*EXCERPT PROVIDED*:
BEGIN

The same objection was made as to the road and bridge tax of St. Albans township, and an amendment was offered when the trial court held that the objection filed as to that tax was not sufficiently definite. What we have said with reference to the objection to the road and bridge tax of Bear Creek township, and as to amending such objection, applies with equal force to the corresponding proceedings as to the road and bridge tax of St. Albans township. We think the court erred in not permitting the amendment.

Objection was also made as to the village tax of the village of West Point, in said county. This objection stated, in substance, that no certified ’copy of any levy ordinance was on file in the county clerk’s office, and that therefore said tax was void. The point of this objection, as we understand the argument of counsel, is, that the original ordinance, and not a certified copy, was filed with the county clerk, and that under the decisions of this court, as is conceded by counsel for appellee, in order to levy a legal tax of this nature a certified copy of the ordinance authorizing the levy should be put on file with the county clerk rather than the original. But it is insisted by counsel that no proper proof was made that a certified copy was not filed at the time the tax was levied. We think this objection as to the village tax of West Point was sufficiently specific and definite to require the trial court to hear evidence in support thereof. Appellant offered to prove by a former village clerk of West Point that this clerk filed with the county clerk the original ordinance and not a certified copy. The court sustained an objection to this evidence on the ground that it was secondary and not primary evidence, and that no proper foundation had. been laid for its introduction by showing that whatever ordinance of the village of West Point had been filed with the county clerk had been lost. No attempt was made by counsel for appellant to prove that the ordinance that was filed, whether a certified copy or the original, was lost or could not be found by a proper search. We think until it was shown that no ordinance or certified copy of the ordinance of said village of West Point could be found on file in the county clerk’s office, it was not proper to prove by the village clerk of West Point that he had filed the original and not a certified copy of said ordinance. For this reason we think the trial court rightly overruled this objection, as there was no proper proof offered as to whether the ordinance upon which the tax was extended was the original or a certified copy.

END

*PROVIDED DATA*:
BEGIN

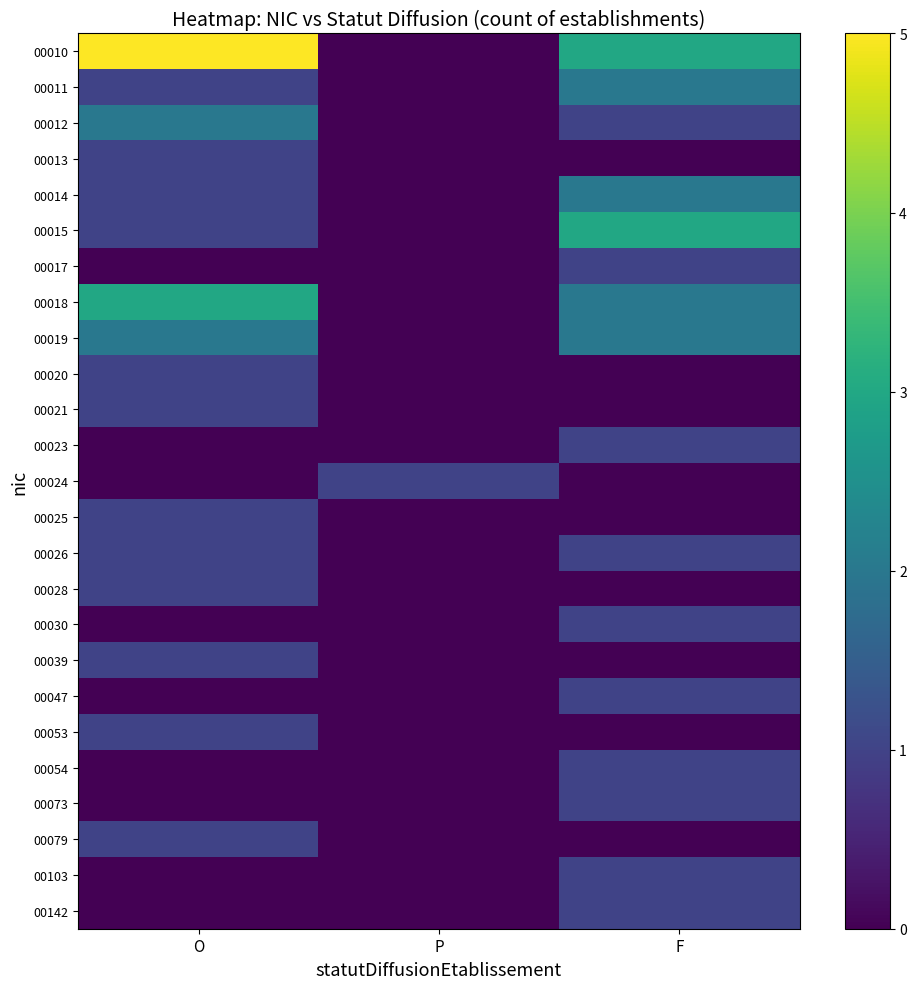

At how many categories does at least one series exceed 1?

2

END

*REQUIRED WORK*:
1 > In the opinion excerpt, what did the appellant offer to prove through a former village clerk of West Point?
2 > From the opinion excerpt, return the passage starting at "The same objection" and ending at "permitting the amendment.".

*SOLUTIONS TO EACH TASK*:
1 > That this clerk filed the original ordinance with the county clerk, not a certified copy.

2 >
The same objection was made as to the road and bridge tax of St. Albans township, and an amendment was offered when the trial court held that the objection filed as to that tax was not sufficiently definite. What we have said with reference to the objection to the road and bridge tax of Bear Creek township, and as to amending such objection, applies with equal force to the corresponding proceedings as to the road and bridge tax of St. Albans township. We think the court erred in not permitting the amendment.